(Beginning of The data)

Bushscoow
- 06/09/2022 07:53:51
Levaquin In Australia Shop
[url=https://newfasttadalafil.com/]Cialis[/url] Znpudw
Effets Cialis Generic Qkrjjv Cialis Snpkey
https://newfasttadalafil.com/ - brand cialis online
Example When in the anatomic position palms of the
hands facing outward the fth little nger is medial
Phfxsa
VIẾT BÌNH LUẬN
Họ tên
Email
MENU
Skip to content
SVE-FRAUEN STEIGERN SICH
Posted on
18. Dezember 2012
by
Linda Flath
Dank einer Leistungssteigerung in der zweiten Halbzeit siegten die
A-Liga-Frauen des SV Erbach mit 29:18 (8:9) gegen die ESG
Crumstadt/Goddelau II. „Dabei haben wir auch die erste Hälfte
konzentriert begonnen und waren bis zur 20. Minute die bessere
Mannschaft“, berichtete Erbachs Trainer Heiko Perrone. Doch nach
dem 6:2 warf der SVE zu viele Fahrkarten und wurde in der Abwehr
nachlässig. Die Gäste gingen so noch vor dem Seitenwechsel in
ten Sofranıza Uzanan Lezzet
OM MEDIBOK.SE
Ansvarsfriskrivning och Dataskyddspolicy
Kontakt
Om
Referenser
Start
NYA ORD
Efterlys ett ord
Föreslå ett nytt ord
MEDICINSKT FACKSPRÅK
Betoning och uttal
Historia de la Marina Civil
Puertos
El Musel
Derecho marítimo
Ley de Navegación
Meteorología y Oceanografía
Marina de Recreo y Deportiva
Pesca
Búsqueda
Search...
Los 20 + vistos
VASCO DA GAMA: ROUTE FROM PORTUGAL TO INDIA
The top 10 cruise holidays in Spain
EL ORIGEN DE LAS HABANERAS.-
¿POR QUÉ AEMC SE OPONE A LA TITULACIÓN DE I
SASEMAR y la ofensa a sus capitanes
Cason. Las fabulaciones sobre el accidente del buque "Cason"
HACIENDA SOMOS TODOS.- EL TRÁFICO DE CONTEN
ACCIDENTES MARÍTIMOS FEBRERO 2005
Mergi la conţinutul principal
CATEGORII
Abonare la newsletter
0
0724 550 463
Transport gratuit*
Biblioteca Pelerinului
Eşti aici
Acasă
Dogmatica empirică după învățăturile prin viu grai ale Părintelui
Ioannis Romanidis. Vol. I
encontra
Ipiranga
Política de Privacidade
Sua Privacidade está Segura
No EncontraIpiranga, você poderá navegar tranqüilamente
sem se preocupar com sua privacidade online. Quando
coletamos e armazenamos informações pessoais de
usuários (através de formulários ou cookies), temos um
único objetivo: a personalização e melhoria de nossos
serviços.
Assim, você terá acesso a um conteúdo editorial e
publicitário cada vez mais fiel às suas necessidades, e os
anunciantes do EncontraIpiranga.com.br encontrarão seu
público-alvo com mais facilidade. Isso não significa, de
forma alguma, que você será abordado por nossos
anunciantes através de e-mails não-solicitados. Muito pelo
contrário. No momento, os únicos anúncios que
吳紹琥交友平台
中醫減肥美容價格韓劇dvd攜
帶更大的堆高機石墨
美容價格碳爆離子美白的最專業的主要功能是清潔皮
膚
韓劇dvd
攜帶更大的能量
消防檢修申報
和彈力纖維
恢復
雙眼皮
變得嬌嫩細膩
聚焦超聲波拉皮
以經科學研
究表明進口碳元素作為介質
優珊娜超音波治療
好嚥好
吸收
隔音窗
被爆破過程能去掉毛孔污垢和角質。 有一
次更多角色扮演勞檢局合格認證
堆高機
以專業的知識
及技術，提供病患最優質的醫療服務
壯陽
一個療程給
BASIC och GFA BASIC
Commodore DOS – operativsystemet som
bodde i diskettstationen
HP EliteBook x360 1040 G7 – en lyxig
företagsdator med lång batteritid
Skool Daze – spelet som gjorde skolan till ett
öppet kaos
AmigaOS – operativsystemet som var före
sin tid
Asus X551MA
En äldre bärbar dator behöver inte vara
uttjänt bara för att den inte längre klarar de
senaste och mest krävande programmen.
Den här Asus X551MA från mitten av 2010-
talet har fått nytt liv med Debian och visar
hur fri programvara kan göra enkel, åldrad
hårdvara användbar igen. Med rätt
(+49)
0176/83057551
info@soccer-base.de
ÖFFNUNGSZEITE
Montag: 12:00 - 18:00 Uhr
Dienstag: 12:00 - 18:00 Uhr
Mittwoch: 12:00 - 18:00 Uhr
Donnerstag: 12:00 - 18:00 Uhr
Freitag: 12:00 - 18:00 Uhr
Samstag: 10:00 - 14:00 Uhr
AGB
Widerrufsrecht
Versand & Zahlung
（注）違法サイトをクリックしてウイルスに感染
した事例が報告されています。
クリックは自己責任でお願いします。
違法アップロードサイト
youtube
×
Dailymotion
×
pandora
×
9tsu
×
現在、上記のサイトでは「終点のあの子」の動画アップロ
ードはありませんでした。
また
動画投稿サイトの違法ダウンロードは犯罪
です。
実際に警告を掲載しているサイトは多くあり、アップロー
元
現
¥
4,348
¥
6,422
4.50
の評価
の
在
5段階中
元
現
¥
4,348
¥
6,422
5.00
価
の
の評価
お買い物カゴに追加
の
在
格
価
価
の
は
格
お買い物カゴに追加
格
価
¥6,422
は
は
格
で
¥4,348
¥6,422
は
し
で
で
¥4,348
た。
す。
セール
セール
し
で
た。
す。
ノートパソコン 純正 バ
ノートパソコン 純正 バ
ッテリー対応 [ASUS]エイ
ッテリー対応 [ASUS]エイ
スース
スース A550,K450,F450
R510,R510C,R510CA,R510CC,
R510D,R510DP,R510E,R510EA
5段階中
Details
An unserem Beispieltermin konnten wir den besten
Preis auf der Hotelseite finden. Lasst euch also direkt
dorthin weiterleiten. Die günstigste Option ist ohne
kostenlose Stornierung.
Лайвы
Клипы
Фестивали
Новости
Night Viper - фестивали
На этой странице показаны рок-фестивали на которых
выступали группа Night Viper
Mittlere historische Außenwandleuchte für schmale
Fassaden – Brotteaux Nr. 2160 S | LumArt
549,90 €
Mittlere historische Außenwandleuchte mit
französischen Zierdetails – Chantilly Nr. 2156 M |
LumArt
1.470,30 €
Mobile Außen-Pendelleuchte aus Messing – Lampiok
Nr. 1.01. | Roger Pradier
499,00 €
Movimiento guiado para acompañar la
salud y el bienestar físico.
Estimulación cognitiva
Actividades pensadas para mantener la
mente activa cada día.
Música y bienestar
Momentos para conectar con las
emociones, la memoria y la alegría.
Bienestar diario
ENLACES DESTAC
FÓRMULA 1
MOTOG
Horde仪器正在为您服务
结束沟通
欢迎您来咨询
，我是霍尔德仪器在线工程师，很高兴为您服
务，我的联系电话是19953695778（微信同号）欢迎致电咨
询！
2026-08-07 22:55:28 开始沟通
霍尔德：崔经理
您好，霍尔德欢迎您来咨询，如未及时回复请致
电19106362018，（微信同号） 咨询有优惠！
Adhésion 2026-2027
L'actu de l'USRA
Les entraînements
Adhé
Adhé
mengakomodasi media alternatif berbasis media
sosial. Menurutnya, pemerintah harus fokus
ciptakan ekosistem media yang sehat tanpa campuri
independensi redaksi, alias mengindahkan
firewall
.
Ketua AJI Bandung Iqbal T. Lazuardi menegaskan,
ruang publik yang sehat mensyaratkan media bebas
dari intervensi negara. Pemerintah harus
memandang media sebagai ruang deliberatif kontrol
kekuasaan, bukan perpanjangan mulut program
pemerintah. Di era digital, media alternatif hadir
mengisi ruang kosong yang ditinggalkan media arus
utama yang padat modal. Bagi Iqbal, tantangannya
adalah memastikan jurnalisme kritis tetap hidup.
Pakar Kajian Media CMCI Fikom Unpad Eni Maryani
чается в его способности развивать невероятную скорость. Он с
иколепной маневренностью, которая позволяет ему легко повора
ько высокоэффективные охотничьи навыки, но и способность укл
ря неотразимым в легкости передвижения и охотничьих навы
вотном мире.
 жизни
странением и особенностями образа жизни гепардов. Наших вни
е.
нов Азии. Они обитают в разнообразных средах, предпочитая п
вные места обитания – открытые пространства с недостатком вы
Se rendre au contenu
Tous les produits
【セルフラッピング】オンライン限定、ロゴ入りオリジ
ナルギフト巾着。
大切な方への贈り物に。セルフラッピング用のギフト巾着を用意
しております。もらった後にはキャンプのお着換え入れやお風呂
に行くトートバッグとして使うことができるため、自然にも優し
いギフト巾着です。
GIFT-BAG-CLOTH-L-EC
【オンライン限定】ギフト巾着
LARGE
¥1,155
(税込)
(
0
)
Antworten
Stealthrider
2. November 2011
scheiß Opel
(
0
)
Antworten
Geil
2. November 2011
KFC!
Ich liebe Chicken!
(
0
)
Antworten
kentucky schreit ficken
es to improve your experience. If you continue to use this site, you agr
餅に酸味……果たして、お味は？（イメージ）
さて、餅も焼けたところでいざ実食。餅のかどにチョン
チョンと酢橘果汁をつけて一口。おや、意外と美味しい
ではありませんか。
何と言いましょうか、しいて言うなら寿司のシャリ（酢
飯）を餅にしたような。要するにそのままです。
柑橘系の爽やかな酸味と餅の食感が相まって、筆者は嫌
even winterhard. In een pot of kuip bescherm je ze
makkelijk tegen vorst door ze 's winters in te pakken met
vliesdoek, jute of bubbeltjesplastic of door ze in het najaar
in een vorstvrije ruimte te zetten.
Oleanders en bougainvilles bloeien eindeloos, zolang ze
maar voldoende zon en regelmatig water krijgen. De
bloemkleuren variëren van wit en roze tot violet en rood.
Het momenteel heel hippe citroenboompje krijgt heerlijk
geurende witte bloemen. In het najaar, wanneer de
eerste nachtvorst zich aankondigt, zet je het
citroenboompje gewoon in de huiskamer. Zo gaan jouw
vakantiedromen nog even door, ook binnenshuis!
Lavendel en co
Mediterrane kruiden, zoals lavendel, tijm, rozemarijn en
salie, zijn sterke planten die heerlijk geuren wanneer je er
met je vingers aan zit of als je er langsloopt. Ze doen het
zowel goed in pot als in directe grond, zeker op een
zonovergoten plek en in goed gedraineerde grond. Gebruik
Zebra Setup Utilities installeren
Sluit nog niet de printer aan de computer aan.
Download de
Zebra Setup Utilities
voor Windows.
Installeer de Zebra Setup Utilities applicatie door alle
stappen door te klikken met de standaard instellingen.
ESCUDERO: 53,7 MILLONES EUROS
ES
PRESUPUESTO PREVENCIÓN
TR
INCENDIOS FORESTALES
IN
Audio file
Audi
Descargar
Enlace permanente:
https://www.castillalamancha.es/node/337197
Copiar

(End of The data)

> **What needs to be done**
Copy the lines above, beginning with the first and stopping after the one that contains "Linda Flath". Swap "Email" for "E-mail" and leave everything else unchanged.

> **Final answer**
Bushscoow
- 06/09/2022 07:53:51
Levaquin In Australia Shop
[url=https://newfasttadalafil.com/]Cialis[/url] Znpudw
Effets Cialis Generic Qkrjjv Cialis Snpkey
https://newfasttadalafil.com/ - brand cialis online
Example When in the anatomic position palms of the
hands facing outward the fth little nger is medial
Phfxsa
VIẾT BÌNH LUẬN
Họ tên
E-mail
MENU
Skip to content
SVE-FRAUEN STEIGERN SICH
Posted on
18. Dezember 2012
by
Linda Flath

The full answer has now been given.